##### INFORMATION SHOWN
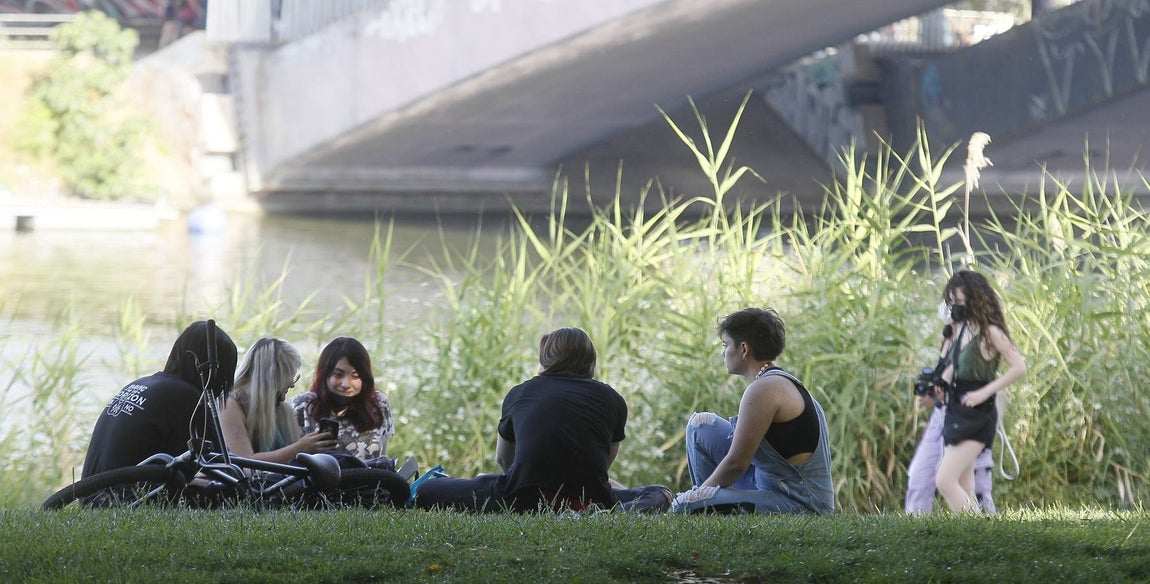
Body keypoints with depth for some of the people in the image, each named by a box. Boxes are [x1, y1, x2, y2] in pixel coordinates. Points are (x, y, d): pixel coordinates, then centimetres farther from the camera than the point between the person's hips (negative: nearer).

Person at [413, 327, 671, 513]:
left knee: (426, 491, 15)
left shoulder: (519, 394, 19)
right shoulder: (612, 399, 15)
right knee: (660, 494, 23)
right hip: (589, 503, 0)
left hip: (523, 500, 0)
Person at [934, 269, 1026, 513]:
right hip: (956, 413, 9)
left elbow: (1019, 367, -17)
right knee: (963, 491, 8)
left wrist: (985, 392, -20)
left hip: (977, 417, -9)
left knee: (945, 480, -16)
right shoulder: (962, 329, 11)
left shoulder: (990, 332, -13)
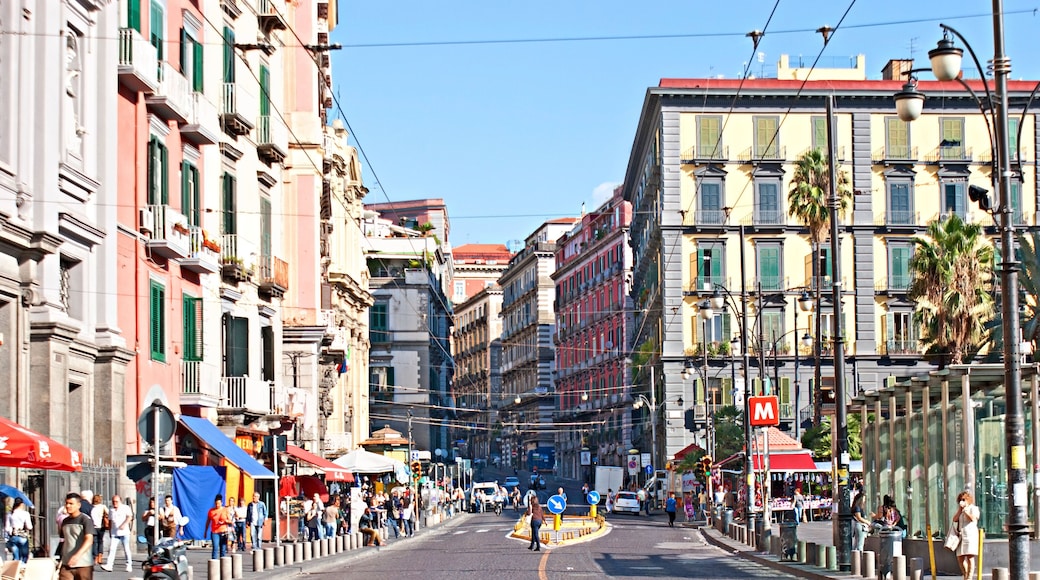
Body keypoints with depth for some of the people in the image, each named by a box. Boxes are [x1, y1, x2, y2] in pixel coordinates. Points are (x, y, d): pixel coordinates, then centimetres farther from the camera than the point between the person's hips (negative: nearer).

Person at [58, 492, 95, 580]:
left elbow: (89, 540, -20)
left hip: (83, 565, -5)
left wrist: (77, 555, -35)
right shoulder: (65, 521, 13)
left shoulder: (85, 520, -8)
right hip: (66, 564, 5)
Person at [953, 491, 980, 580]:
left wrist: (965, 510, -10)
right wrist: (960, 510, 1)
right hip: (961, 536, 7)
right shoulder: (961, 510, 22)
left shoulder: (973, 508, 3)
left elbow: (973, 518, -15)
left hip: (971, 535, -7)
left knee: (970, 557, -11)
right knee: (960, 558, 5)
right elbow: (955, 519, 7)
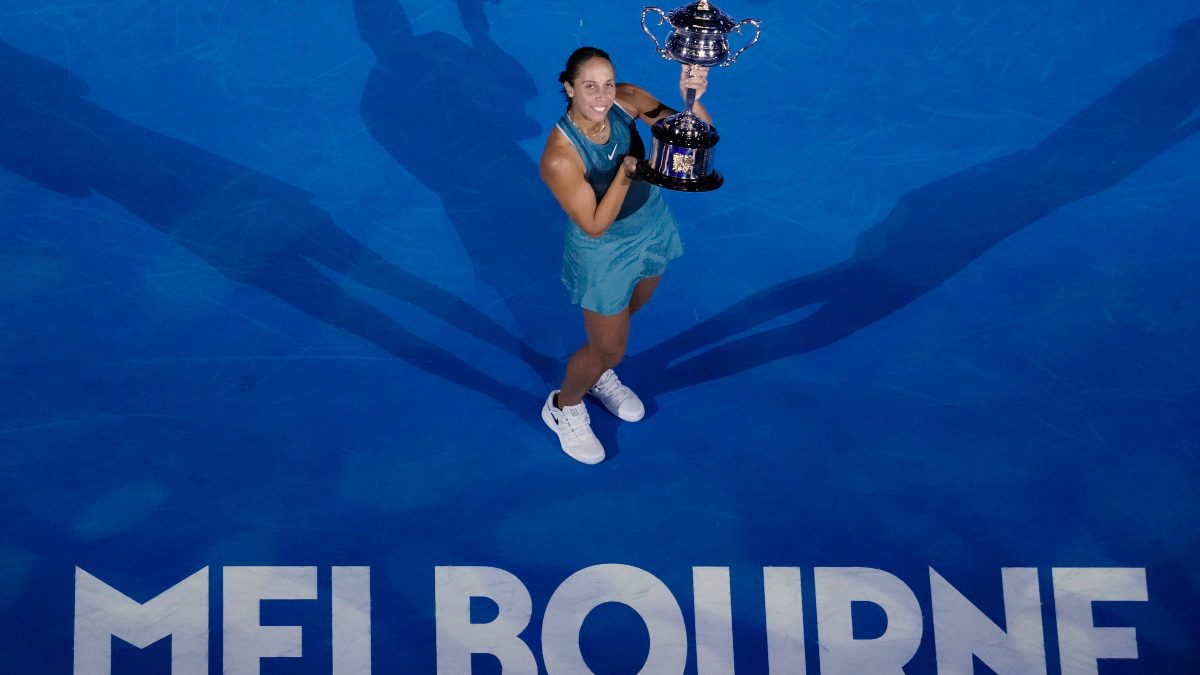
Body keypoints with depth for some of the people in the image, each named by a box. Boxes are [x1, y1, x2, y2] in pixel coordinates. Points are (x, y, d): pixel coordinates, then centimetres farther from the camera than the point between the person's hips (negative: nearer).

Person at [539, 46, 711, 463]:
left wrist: (690, 99, -41)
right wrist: (625, 174, -39)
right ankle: (563, 407, 44)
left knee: (627, 312, 31)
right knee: (609, 348, 12)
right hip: (604, 254, -6)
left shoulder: (627, 101, -22)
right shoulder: (560, 157, -35)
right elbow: (595, 226, -27)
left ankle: (600, 377, 62)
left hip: (653, 229, 6)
##########
> [TASK PROMPT]
Based on the entries above, please count how many lines contain the string "elbow", and reply with the figure only.

> [WRITTEN RESPONSE]
5